# RECORDS FOR THIS EXERCISE
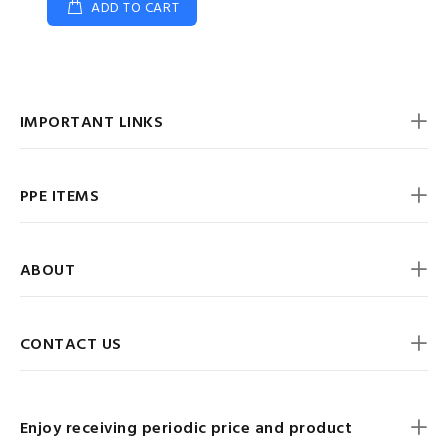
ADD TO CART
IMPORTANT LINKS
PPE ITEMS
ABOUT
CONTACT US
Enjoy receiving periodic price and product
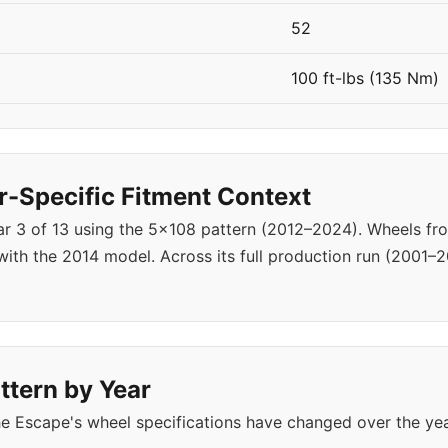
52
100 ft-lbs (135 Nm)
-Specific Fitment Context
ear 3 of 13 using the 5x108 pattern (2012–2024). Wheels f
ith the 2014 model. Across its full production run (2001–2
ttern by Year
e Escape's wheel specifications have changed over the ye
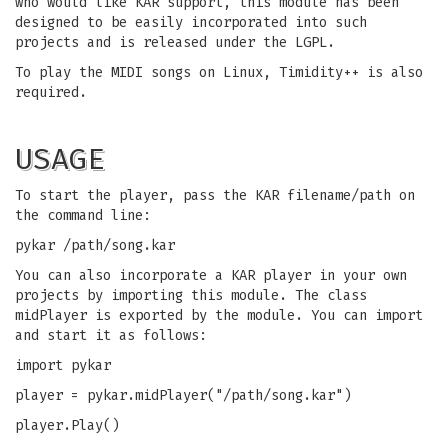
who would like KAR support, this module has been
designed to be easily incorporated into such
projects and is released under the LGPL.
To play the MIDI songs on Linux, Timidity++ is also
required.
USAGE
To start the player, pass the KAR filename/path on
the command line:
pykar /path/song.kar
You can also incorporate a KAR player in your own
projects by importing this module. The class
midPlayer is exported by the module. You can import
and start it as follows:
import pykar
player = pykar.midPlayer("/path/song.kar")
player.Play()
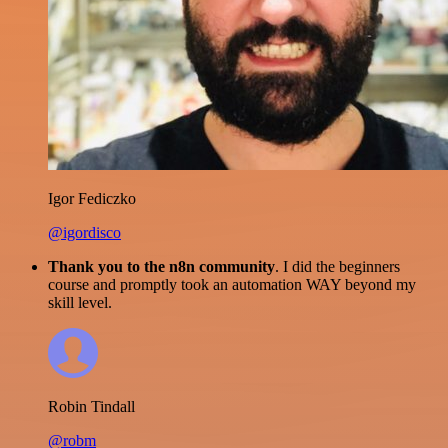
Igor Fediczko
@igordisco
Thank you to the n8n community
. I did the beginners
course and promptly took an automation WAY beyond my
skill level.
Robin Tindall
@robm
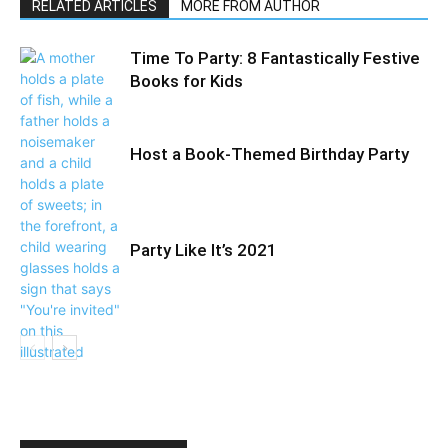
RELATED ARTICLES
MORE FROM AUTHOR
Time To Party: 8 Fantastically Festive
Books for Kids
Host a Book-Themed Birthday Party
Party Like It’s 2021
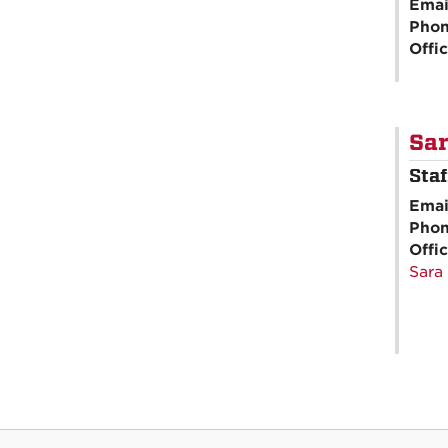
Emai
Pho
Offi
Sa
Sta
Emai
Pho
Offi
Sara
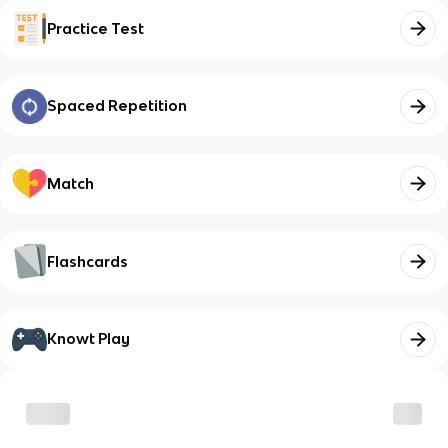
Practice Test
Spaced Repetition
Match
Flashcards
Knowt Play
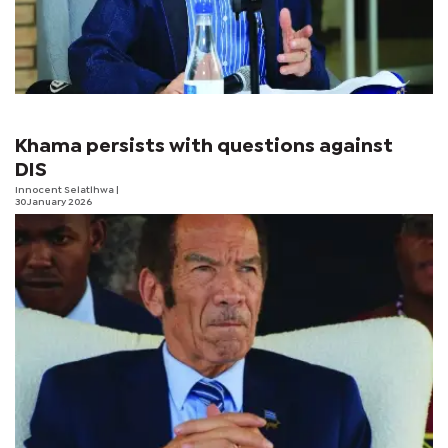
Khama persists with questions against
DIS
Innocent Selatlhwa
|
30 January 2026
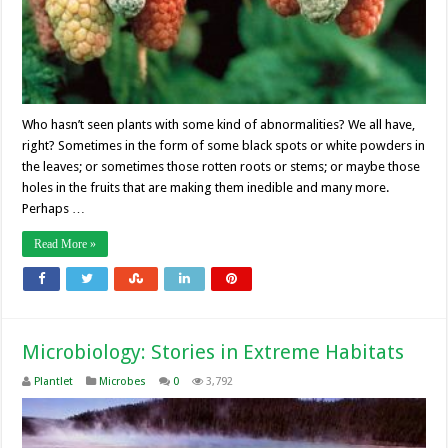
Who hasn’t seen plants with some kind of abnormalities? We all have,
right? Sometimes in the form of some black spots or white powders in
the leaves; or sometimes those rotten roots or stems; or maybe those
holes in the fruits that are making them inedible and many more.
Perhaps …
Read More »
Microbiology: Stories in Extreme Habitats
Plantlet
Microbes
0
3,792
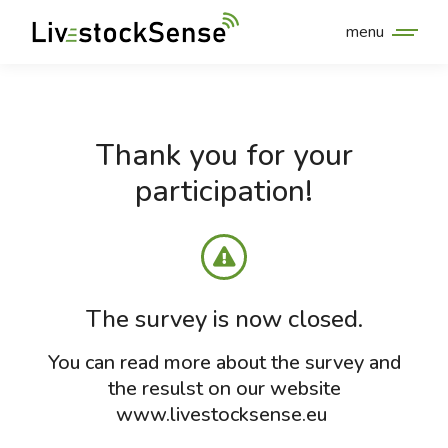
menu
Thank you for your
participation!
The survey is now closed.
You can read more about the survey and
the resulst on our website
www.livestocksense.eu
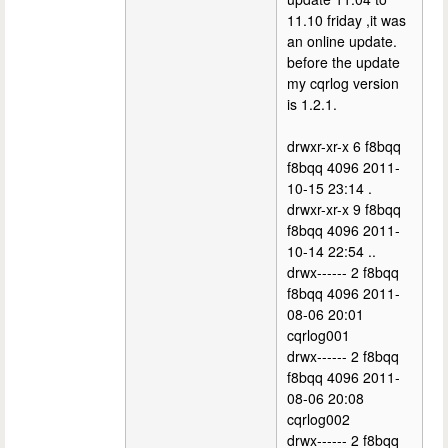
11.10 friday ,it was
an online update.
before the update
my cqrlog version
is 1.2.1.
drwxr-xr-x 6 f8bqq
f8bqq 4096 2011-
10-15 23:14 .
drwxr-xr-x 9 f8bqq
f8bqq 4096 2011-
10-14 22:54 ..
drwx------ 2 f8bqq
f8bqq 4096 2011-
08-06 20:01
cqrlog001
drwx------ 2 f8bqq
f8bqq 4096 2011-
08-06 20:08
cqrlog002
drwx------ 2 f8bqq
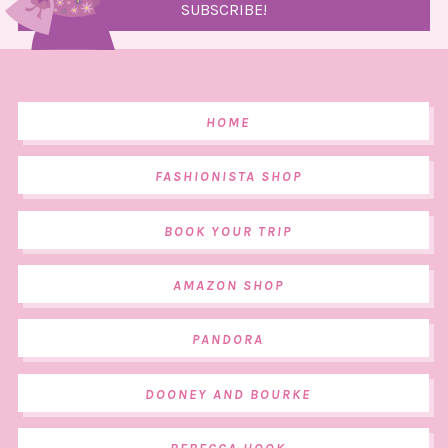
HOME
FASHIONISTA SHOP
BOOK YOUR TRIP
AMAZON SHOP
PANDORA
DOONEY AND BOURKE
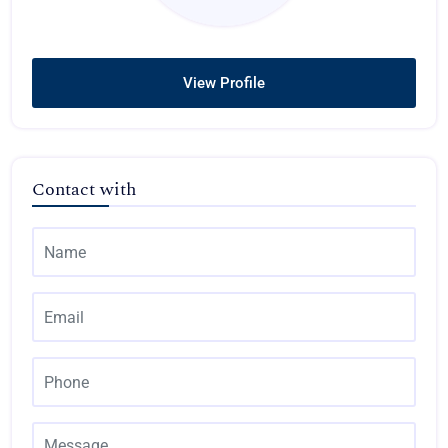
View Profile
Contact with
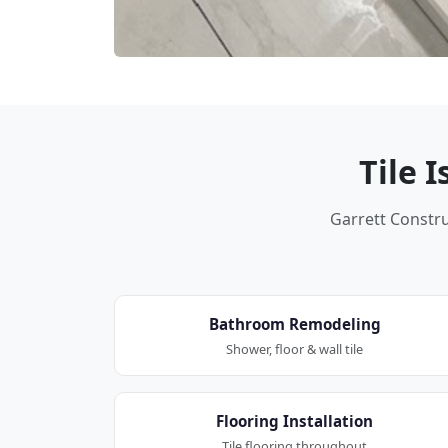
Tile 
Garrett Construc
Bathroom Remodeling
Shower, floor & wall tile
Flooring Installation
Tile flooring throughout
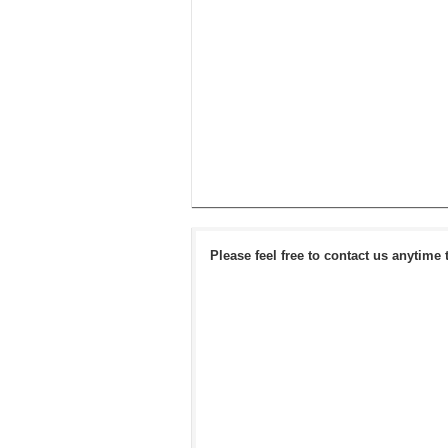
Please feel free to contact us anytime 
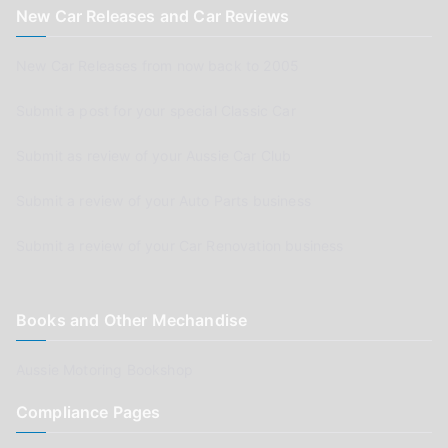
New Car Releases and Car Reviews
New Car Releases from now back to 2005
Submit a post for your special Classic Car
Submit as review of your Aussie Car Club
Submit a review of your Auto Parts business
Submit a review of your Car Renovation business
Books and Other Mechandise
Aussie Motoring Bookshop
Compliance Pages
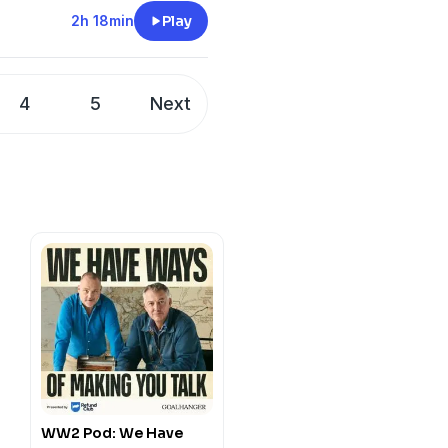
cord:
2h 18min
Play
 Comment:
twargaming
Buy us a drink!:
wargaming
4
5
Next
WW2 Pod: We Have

* * *

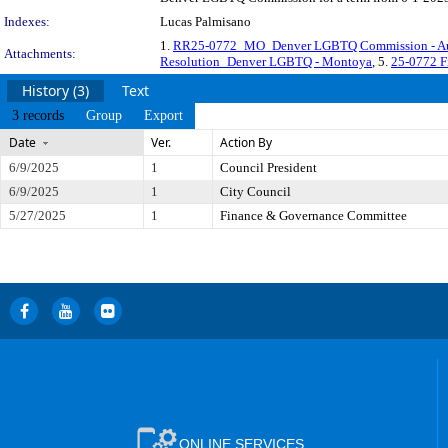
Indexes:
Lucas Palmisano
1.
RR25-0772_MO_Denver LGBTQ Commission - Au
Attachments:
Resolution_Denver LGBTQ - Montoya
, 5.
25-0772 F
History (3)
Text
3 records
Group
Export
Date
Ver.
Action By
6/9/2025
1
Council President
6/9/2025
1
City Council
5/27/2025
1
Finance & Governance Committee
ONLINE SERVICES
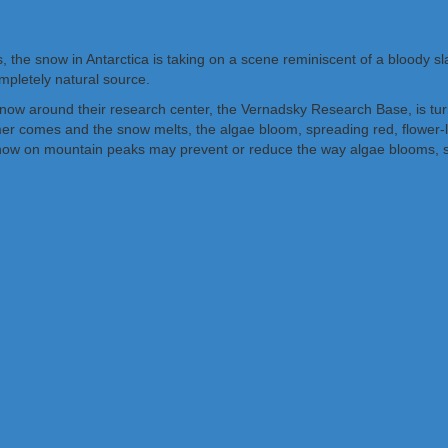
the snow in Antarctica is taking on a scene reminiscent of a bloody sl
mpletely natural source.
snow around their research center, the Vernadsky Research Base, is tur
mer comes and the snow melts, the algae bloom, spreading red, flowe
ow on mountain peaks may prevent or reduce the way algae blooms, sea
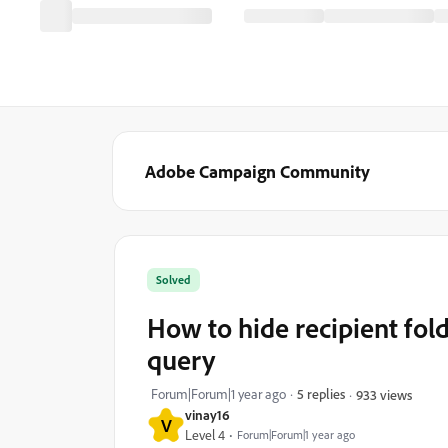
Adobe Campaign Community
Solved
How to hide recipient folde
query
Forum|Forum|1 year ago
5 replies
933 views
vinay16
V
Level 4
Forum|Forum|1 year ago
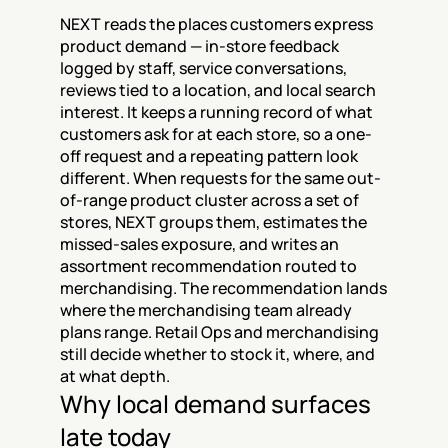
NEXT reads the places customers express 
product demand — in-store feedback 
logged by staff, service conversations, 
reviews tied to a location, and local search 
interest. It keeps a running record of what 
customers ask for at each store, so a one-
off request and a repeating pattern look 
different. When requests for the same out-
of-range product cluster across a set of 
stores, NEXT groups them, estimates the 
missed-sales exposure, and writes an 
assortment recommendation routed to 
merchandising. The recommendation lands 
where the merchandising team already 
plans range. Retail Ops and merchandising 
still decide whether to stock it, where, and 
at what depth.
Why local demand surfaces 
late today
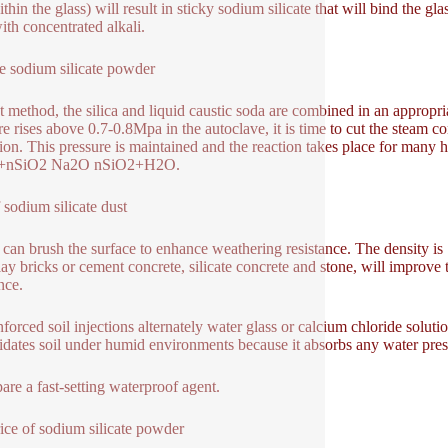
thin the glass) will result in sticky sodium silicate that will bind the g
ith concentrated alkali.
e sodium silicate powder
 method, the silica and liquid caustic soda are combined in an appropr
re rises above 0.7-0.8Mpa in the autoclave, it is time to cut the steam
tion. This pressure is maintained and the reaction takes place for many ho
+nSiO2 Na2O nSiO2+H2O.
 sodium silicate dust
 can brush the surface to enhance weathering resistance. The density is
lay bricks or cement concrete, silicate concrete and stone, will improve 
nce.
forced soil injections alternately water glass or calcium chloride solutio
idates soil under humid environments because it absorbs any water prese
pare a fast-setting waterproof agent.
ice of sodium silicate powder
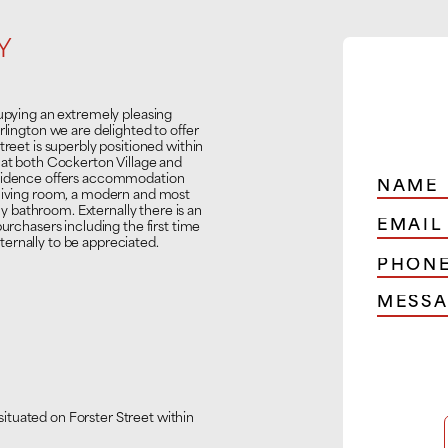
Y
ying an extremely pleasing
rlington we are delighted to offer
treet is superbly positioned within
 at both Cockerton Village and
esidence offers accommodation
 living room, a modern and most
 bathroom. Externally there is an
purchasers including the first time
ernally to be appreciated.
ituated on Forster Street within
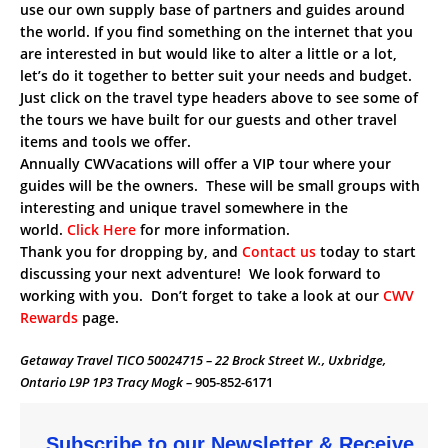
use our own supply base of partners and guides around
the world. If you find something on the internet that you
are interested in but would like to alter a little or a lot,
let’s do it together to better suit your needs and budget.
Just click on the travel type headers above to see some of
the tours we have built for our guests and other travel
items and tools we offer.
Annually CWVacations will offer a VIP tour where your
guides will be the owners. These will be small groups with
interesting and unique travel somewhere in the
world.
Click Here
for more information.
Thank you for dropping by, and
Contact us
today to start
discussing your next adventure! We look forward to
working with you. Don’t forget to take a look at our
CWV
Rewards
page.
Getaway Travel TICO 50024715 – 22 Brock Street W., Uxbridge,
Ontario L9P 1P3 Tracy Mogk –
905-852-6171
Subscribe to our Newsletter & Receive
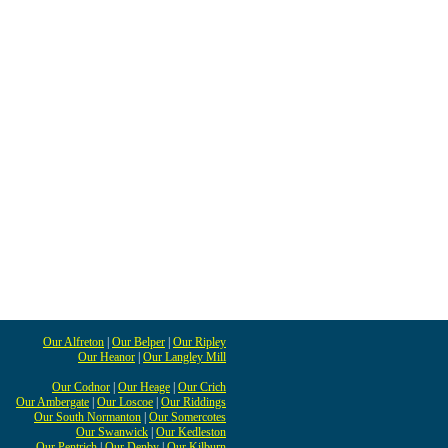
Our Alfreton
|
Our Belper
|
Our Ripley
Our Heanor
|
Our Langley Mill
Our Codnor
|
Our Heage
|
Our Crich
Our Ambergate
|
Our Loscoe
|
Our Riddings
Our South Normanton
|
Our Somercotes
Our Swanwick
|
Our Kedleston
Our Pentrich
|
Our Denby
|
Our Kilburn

---

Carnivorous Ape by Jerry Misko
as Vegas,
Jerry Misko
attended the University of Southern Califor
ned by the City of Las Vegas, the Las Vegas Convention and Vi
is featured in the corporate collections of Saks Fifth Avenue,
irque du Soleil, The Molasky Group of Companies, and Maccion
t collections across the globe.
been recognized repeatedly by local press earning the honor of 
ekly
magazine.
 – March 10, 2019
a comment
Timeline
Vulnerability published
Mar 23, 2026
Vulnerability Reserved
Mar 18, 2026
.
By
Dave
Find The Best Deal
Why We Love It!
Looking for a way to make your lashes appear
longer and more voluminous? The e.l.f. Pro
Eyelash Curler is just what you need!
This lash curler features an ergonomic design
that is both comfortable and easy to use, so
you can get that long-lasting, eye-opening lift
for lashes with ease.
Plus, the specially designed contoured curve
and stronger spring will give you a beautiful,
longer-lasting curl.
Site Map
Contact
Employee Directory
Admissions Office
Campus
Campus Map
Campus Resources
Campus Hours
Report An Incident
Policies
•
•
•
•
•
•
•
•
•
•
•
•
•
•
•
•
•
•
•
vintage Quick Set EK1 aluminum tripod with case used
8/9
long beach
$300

# WORK INSTRUCTION
Output should consist of the lines above from the one with "ow on mountain" down to the one with "reviews tied to a location, and local search", exact and without pictures.

# RESULT
ow on mountain peaks may prevent or reduce the way algae blooms, sea
Adobe Campaign Community
Solved
How to hide recipient folde
query
Forum|Forum|1 year ago
5 replies
933 views
vinay16
V
Level 4
Forum|Forum|1 year ago
NEXT reads the places customers express 
product demand — in-store feedback 
logged by staff, service conversations, 
reviews tied to a location, and local search 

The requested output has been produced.